> _Selected text_

***

“Man may be the captain of his fate, but he is also the victim of his blood sugar.” —Wilfrid Oakley, MB BChir, an early pioneer in diabetes care
Perusing the list of the most notable medical achievements in the 20th century, a reader may conclude that the discovery of insulin should rank in a category by itself. Consider some of its competitors: penicillin, discovered by Sir Alexander Fleming, MBBS, a brilliant Scottish bacteriologist noted for his original thinking and technical ingenuity throughout his illustrious career; the polio vaccine developed by Jonas Salk, MD, who had long studied viral diseases and focused his career on this particular virus for several years before his groundbreaking discovery; or the DNA double-helix structure discovered by a gifted, varied group of investigators working at Cambridge University in England, including James Watson, PhD (zoologist), Francis Crick, PhD (biologist), and Rosalind Franklin, PhD (chemist).
In stark contrast, consider the two people whose names are inextricably linked with the discovery of insulin: Frederick Banting, MD, was a struggling orthopedic surgeon who, for financial reasons, abandoned a fledgling private practice in London, Ontario, Canada, to pursue research in diabetes despite his lack of any formal training in the topic, and Charles Best, a 22-year-old medical student at the University of Toronto, Ontario, who was vying with a classmate to work on this project and succeeded by winning a determining coin toss.1 (Interestingly, decades later, the losing student, E. Clark Noble, MD, had a second brush with fame, when he was mailed a bag of leaves from a Jamaican plant by a patient who was visiting the island and had heard about their medicinal effects on diabetes. Dr. Clark Noble passed them along to his brother, Robert Noble, MD, who directed a research lab at the University of Western Ontario in London. The leaf extracts showed little effect on blood glucose levels, but significantly suppressed bone marrow tissue. Subsequent work identified the primary ingredient as the vinca alkaloid, vinblastine, which remains a mainstay in cancer chemotherapy.)
Dr. Banting and Mr. Best were hardly the first investigators to try to extract the hormone responsible for glucose regulation from the pancreas. Prior efforts to inject subjects with crude pancreatic extracts were abject failures that led to abscess formation and fatal infections. These concoctions were loaded with the digestive enzymes, amylase and lipase that masked the tiny volume of secretions from the islets of Langerhans. Scientists were certain that these secretions contained the elusive glucose-regulating hormone, but were stymied by how to isolate it from the pancreatic slurry.

***

> _Available data_
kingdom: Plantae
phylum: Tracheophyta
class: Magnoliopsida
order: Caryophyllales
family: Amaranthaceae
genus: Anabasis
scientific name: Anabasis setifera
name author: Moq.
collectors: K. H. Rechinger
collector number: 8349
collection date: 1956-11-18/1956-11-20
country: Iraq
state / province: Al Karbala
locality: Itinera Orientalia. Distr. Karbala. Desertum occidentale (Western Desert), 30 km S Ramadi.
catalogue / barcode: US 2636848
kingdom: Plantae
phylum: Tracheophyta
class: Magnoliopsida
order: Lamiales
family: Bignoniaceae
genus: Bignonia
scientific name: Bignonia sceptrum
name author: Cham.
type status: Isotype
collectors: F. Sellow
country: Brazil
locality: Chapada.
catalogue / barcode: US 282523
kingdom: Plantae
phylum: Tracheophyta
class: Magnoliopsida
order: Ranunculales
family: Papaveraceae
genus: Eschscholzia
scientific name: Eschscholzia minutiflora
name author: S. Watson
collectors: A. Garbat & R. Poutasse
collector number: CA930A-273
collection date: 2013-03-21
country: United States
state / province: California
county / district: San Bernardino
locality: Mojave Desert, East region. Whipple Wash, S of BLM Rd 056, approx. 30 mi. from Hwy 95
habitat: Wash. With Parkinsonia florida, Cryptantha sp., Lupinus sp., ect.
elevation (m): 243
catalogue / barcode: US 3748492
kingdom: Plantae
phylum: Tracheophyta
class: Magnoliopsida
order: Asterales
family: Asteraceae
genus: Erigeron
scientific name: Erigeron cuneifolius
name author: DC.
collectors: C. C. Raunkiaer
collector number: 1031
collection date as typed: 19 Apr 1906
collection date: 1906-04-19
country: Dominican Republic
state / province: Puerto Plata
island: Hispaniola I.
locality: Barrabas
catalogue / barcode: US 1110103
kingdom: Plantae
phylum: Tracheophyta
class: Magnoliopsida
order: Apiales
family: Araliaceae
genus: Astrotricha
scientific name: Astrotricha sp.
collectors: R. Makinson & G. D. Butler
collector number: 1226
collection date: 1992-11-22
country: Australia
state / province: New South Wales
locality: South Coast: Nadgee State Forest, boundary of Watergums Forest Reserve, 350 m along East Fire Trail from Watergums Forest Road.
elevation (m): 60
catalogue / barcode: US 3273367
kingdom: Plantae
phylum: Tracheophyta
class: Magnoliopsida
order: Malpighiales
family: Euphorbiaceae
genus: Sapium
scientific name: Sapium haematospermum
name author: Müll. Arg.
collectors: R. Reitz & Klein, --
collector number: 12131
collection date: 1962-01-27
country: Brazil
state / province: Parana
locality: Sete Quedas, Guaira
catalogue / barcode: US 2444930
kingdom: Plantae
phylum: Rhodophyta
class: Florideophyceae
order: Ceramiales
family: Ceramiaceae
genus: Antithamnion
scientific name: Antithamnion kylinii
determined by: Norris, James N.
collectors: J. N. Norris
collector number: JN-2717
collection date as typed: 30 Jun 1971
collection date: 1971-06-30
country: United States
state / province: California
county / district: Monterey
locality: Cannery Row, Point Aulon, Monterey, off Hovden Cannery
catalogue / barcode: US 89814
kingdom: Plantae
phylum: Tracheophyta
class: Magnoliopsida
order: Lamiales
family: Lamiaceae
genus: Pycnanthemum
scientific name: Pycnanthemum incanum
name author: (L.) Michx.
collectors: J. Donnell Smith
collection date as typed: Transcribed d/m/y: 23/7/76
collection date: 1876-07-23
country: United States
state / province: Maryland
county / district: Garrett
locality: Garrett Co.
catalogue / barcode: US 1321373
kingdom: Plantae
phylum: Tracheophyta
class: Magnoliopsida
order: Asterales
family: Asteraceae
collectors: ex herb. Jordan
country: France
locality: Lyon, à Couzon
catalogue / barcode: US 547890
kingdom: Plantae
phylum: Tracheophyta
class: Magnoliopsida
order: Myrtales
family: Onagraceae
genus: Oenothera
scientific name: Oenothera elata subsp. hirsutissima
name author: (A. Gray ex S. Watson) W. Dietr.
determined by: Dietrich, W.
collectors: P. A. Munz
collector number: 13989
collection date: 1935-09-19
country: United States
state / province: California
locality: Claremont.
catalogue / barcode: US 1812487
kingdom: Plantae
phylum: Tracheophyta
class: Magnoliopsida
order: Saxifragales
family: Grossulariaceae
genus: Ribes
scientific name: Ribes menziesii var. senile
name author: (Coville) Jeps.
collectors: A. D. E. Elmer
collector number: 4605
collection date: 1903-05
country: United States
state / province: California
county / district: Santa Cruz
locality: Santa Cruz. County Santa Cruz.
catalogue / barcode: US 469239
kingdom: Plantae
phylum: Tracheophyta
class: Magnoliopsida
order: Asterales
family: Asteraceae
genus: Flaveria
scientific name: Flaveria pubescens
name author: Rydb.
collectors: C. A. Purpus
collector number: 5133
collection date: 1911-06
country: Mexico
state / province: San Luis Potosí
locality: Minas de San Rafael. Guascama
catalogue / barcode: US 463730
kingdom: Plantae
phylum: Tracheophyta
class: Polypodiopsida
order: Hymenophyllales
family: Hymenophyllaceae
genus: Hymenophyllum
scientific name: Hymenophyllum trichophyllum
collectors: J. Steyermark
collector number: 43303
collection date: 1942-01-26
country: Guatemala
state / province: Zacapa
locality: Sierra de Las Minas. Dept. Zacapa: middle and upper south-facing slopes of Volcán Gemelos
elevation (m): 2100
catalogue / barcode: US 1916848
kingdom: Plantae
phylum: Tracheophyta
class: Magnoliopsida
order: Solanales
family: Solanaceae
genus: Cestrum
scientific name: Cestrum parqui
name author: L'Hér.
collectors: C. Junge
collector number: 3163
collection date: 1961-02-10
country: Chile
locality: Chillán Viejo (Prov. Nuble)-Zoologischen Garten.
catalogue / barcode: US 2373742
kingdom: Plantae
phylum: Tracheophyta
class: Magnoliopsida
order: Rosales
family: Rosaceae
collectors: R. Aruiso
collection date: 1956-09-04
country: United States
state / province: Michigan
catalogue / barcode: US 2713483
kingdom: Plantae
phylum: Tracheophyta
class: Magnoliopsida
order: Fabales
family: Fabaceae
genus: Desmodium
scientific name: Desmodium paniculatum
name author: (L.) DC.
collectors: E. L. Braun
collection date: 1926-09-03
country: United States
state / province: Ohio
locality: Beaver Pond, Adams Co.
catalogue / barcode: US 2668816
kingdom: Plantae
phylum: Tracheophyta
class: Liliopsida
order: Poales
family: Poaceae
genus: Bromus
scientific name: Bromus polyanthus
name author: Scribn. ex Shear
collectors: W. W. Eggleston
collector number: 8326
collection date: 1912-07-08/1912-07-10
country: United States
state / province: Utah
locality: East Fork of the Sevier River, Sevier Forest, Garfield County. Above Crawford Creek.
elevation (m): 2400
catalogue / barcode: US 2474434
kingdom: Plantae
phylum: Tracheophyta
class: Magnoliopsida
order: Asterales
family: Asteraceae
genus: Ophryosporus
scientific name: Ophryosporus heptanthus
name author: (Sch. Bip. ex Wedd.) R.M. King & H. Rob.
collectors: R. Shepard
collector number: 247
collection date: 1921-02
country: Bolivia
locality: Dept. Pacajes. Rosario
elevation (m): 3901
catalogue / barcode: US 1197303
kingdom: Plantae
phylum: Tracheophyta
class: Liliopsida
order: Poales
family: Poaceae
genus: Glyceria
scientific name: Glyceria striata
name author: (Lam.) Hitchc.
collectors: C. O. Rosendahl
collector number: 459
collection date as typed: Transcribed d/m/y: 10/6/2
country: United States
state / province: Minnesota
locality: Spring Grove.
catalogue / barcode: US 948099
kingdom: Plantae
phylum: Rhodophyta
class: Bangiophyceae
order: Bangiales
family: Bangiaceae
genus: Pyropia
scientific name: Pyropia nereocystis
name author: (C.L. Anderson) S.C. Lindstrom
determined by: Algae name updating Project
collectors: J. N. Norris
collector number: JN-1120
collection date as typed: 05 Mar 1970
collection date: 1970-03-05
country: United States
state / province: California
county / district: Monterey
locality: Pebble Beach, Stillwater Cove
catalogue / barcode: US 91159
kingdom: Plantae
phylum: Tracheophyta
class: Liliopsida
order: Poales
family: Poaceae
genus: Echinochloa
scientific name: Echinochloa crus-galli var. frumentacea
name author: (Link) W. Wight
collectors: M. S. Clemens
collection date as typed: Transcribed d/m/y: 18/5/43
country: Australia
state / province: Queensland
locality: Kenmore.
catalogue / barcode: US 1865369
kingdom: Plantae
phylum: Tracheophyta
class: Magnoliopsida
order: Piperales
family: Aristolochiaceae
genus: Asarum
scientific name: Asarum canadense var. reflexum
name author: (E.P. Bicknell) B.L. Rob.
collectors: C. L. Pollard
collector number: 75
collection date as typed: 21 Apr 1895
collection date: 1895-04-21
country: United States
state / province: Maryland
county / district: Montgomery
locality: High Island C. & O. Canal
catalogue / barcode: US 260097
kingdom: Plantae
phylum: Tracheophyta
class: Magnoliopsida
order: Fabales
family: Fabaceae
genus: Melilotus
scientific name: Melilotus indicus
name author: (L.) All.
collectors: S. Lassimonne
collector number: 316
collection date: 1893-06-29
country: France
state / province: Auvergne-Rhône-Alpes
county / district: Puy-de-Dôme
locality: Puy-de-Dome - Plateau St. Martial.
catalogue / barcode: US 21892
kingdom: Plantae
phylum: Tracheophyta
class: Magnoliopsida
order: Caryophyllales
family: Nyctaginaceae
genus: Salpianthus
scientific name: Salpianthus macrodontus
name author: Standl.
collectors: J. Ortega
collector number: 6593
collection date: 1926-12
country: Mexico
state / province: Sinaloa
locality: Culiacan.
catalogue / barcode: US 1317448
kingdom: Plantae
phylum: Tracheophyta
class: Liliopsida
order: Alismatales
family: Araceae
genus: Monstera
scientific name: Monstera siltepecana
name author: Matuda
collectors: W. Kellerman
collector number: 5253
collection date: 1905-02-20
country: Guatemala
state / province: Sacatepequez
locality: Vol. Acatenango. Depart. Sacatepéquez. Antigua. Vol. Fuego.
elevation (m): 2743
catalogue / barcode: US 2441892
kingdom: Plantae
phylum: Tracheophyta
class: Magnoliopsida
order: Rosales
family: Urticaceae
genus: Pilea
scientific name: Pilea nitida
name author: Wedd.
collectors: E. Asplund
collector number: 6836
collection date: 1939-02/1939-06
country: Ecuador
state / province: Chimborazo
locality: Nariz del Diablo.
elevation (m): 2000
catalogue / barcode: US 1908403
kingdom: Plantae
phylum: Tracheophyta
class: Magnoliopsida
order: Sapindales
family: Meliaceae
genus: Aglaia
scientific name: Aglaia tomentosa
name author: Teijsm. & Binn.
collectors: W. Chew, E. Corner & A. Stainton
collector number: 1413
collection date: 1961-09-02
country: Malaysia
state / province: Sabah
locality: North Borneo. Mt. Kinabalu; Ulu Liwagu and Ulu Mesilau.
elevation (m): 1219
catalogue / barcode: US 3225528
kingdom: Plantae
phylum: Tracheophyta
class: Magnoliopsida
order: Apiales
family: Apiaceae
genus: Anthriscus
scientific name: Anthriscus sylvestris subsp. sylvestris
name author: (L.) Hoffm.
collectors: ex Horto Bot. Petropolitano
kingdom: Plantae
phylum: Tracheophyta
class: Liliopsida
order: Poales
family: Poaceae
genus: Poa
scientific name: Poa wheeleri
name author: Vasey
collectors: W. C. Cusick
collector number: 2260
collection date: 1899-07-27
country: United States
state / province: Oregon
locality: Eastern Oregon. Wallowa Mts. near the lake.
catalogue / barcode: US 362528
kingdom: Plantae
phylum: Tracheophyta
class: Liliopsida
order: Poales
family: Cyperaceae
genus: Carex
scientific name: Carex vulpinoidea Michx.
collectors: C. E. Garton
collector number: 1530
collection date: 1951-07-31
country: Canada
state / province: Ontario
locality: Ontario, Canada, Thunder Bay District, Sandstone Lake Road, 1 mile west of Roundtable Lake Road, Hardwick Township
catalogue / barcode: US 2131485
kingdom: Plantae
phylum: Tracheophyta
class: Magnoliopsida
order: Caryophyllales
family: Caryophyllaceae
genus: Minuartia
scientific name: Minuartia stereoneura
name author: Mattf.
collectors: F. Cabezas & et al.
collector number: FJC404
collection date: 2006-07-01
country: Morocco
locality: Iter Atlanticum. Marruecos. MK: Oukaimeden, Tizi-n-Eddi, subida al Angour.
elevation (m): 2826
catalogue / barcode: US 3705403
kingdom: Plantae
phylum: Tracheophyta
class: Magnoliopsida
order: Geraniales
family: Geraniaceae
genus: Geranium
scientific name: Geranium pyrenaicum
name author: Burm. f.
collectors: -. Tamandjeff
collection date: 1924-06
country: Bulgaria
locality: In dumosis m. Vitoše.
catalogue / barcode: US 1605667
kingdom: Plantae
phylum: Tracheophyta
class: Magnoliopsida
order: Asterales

***

In the text on the discovery of insulin, how did Charles Best secure his place on the diabetes project? The records play no part in what follows.

He won a determining coin toss against a classmate.